The main foci of Stations of the Heart (the title is a reference to the Christian Stations of the Cross) are the trials and tribulations of dating from a female perspective. Well, sort of a female perspective. The score is strongly evocative of the Broadway sounds of the 1920s-1950s, and the lyrics delve into more or less exactly the sorts of stylized caricatures of femininity that you expect in those periods. Indeed, much of the recurring humor about the (ever offstage, never seen) men’s flaws revolves on the very thinly veiled implications that they are gay – something also typical of the period.

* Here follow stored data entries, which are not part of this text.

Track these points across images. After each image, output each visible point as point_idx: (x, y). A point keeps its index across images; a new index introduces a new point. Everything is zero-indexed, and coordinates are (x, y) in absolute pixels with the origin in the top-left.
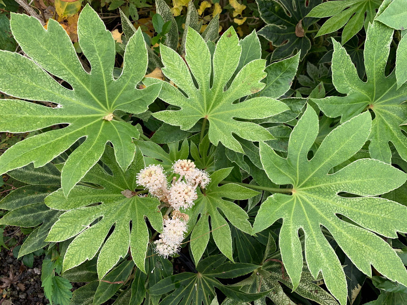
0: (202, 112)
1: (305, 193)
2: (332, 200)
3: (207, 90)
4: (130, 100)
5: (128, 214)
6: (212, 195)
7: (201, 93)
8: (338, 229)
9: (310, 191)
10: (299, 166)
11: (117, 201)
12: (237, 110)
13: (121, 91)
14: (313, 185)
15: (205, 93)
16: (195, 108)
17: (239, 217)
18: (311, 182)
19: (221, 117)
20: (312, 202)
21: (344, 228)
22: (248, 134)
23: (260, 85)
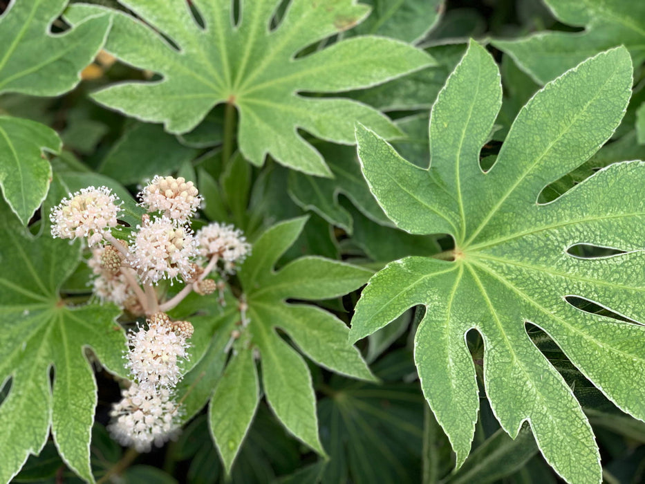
0: (218, 86)
1: (486, 256)
2: (555, 267)
3: (228, 32)
4: (35, 64)
5: (43, 350)
6: (260, 299)
7: (213, 40)
8: (573, 330)
9: (499, 250)
10: (462, 185)
11: (13, 322)
12: (306, 72)
13: (14, 44)
14: (502, 234)
15: (222, 38)
16: (200, 77)
17: (329, 341)
18: (496, 227)
19: (269, 94)
20: (506, 274)
21: (586, 326)
22: (337, 128)
23: (355, 12)
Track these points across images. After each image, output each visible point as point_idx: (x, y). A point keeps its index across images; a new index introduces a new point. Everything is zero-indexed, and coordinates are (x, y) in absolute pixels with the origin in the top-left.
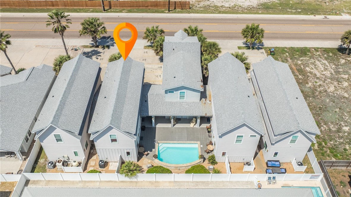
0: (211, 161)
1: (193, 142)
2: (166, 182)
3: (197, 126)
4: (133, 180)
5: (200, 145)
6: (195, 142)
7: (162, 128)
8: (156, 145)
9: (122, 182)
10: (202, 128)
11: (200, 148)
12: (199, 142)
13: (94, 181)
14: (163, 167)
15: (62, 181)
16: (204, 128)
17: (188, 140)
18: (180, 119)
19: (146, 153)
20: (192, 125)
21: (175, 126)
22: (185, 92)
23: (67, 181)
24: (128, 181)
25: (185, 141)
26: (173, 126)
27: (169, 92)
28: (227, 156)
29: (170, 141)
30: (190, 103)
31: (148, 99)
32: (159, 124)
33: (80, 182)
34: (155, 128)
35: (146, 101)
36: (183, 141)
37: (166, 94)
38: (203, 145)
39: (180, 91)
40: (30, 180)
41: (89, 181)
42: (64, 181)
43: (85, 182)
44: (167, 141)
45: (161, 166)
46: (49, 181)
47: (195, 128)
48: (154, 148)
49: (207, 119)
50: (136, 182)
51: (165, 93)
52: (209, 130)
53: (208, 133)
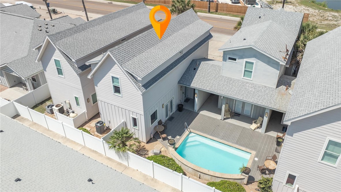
0: (262, 186)
1: (243, 149)
2: (168, 186)
3: (262, 131)
4: (123, 163)
5: (255, 157)
6: (248, 150)
7: (207, 116)
8: (187, 132)
9: (109, 159)
10: (269, 136)
11: (251, 161)
12: (254, 153)
13: (78, 144)
14: (174, 161)
15: (46, 129)
16: (272, 137)
17: (237, 143)
18: (240, 115)
19: (164, 136)
20: (254, 126)
21: (226, 121)
22: (253, 63)
23: (51, 131)
24: (116, 162)
25: (233, 143)
26: (223, 119)
27: (230, 58)
28: (297, 186)
29: (208, 134)
30: (259, 87)
31: (198, 67)
32: (205, 111)
33: (62, 137)
34: (197, 114)
35: (195, 69)
36: (228, 141)
37: (224, 62)
38: (260, 159)
39: (245, 60)
40: (20, 116)
41: (73, 141)
42: (48, 130)
43: (68, 140)
44: (204, 133)
45: (172, 159)
46: (35, 123)
47: (258, 132)
48: (180, 135)
49: (284, 128)
50: (126, 168)
51: (223, 60)
52: (280, 140)
53: (276, 146)
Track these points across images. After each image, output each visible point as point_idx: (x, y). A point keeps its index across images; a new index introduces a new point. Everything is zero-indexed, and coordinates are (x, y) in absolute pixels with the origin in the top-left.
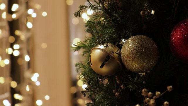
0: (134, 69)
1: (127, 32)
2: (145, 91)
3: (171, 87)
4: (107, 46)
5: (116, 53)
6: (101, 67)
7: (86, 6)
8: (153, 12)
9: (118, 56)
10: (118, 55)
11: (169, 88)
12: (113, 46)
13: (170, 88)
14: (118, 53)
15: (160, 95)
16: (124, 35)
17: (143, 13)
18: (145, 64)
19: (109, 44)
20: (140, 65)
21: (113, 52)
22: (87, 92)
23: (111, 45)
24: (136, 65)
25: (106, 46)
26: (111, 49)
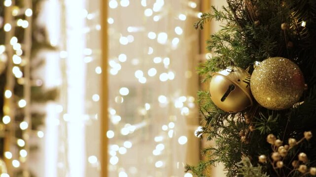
0: (266, 105)
1: (264, 52)
2: (271, 138)
3: (310, 133)
4: (233, 71)
5: (244, 81)
6: (223, 100)
7: (210, 15)
8: (303, 24)
9: (247, 86)
10: (247, 84)
11: (307, 134)
12: (241, 71)
13: (309, 135)
14: (246, 81)
15: (294, 143)
16: (259, 56)
17: (284, 26)
18: (280, 98)
19: (235, 69)
20: (274, 100)
21: (239, 80)
22: (205, 133)
23: (238, 70)
24: (269, 99)
25: (230, 71)
26: (237, 75)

Whether these details are incidental, welcome, or bothersome is a subjective thing. At Sunday’s performance, the greying audience seemed more amused than perturbed by this old-fashioned vibe, laughing vigorously at the many lyrical jokes and humorous setups. It’s rather like digging up an old Noël Coward revue – so much that you could pull lines from the New York Times review of Coward’s Sigh No More (1945) and find they fit quite exactly: “A light, easy, amusing entertainment, disconcertingly without the impress of a definite style.”

The 10th Station of the Cross at the Basilique de Notre Dame de Genève. As with the Biblical Jesus, the women in Stations of the Heart undergo a tortuous journey towards a hoped-for end, including being stripped of their dignity in numerous ways. Photo by Yann.

There is something to be said for light entertainment – certainly, there are many pleasant bow strokes of the cello under Diane Tremaine’s melodious hands, and the trio of singer-actors (Elena Glass, Dee Noah, and Sara Ochs) give amiable performances. Still, it’s the moments where songs seem to connect – and particularly the Act I trio finale, which is fantastic – where the material shines the most.

It has been more than a century since story-driven musical theater became Broadway’s predominant thrust, the odd jukebox musical and Smokey Joe’s Cafe notwithstanding. Revues and musical theatre song cycles are the exception, not the rule, and they tend to be brief amuse-bouches: pleasant in the moment, and not really intended to be a meal. As Coward said of revues, “Everything has to be condensed to an appalling brevity.”

The brevity and ephemerality of the moments in Maurer and Payne’s Stations of the Heart is both its greatest strength and its greatest weakness. It’s an afternoon of enjoying jokes, songs, and amusing situations without having to worry about even a wisp of a plot, and thence on to the rest of your day (or dinner), with nary a care to follow.

Stations of the Heart plays through October 17 at Nautilus Music-Theater in Lowertown St. Paul, MN.